Another familiar example is an antacid tablet dropped into water. The fizz is gas being produced. The bubbling may look like matter is vanishing, but the gas is still matter. If the gas is kept in the system, the total weight stays the same.
Even your body carries out chemical reactions every moment. Digestion breaks food into simpler substances, and cells use reactions to release energy from food. New substances are formed again and again inside living things.
A safe investigation can make this idea clearer. [Figure 4] shows a sealed plastic bag in which students can mix a small amount of vinegar with baking soda and observe both a chemical reaction and conservation of total weight at the same time.
First, place a little vinegar in the bottom of a sturdy sealable bag. Put baking soda in a small tissue or cup inside the bag without mixing it yet. Seal the bag completely. Weigh the sealed bag. Then tip the bag so the substances mix.
The bag inflates because a gas forms. That is evidence of a chemical reaction. If the bag remains sealed and nothing leaks out, the total weight after the reaction should be the same as before. The shape changes, and new substances form, but the amount of matter stays constant.
☆ ☆ ☆
● **WORK ORDER 1**
Decide whether each statement below agrees with the passage on chemical reactions. Answer yes or no for each, and quote the words of the passage that decide it.
(a) The fizz produced when an antacid tablet is dropped into water is gas.
(b) In the bag investigation, the baking soda and vinegar are mixed before the bag is sealed.
(c) When the sealed bag inflates, the amount of matter inside it increases.
● **WORK ORDER 2**
According to the passage on chemical reactions, why does the sealed bag inflate?
● **WORK ORDER 3**
Write the next part of the passage on chemical reactions, beginning after its final sentence.
☆ ☆ ☆
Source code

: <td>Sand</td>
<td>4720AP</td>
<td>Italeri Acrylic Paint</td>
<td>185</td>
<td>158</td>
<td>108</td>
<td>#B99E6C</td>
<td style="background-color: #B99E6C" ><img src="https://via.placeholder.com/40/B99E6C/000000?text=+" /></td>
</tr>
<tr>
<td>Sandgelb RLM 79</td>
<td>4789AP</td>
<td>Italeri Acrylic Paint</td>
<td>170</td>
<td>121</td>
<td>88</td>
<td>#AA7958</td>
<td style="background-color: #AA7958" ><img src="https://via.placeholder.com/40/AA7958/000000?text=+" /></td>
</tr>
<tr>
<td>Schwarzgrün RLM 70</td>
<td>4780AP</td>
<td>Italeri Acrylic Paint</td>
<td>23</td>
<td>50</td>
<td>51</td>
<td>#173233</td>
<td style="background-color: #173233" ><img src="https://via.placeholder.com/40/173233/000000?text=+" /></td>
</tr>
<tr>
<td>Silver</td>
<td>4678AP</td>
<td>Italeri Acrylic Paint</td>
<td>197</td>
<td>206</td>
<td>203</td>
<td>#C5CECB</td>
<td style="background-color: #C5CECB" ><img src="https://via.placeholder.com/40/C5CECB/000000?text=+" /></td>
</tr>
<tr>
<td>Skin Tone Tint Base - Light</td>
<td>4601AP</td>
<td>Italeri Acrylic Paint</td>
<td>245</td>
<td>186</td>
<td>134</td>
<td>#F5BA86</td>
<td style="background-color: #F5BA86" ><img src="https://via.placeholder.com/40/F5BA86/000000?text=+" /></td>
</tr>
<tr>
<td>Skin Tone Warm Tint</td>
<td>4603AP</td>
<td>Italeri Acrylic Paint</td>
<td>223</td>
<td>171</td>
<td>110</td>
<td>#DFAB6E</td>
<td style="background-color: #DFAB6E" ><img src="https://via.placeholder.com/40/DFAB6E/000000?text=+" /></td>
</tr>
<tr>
☆ ☆ ☆
● **RESPONSE 1**
(a) Yes: "The fizz is gas being produced."
(b) No: "Put baking soda in a small tissue or cup inside the bag without mixing it yet. Seal the bag completely."
(c) No: "The shape changes, and new substances form, but the amount of matter stays constant."

● **RESPONSE 2**
The bag inflates because a gas forms.

● **RESPONSE 3**
This investigation is useful because it answers two questions at once: Did a chemical reaction happen? and Did the total weight stay the same? The inflated bag shows gas production, and the unchanged scale reading shows conservation.
Example: Interpreting the bag investigation
A sealed bag weighs \(86 \textrm{ g}\) before mixing vinegar and baking soda.
Step 1: Observe the evidence.
After mixing, the bag puffs up, so a gas formed. That suggests a chemical reaction happened.
Step 2: Compare the weights.
If the bag is still sealed, the final weight should remain \(86 \textrm{ g}\).
Step 3: Explain the result.
The gas did not disappear. It stayed inside the bag, so all the matter was still included in the measurement.
The reaction forms new substances, but the total weight stays the same.
Later, when thinking about open containers again, the same investigation helps. Unlike the open-cup case in [Figure 3], the sealed bag keeps the gas from escaping.
Scientists often use words and symbols to describe reactions. A chemical equation is a short way to show reactants changing into products. For example, water forms when hydrogen reacts with oxygen:
\[2\textrm{H}_2 + \textrm{O}_2 \rightarrow 2\textrm{H}_2\textrm{O}\]
This equation is a model. It shows that the atoms in the reactants are rearranged to make the product. The number of each kind of atom stays the same on both sides of the arrow, which matches the idea that matter is conserved.
Another example involves carbon dioxide gas forming in a reaction. Carbon dioxide is written as \(\textrm{CO}_2\). Water is written as \(\textrm{H}_2\textrm{O}\). These formulas help scientists communicate clearly about substances.
"Matter is neither created nor destroyed in ordinary chemical reactions."
— A central idea of chemistry
You do not need to balance many equations yet, but it is useful to know that chemical equations support the same big idea you see in experiments: matter is rearranged, not lost.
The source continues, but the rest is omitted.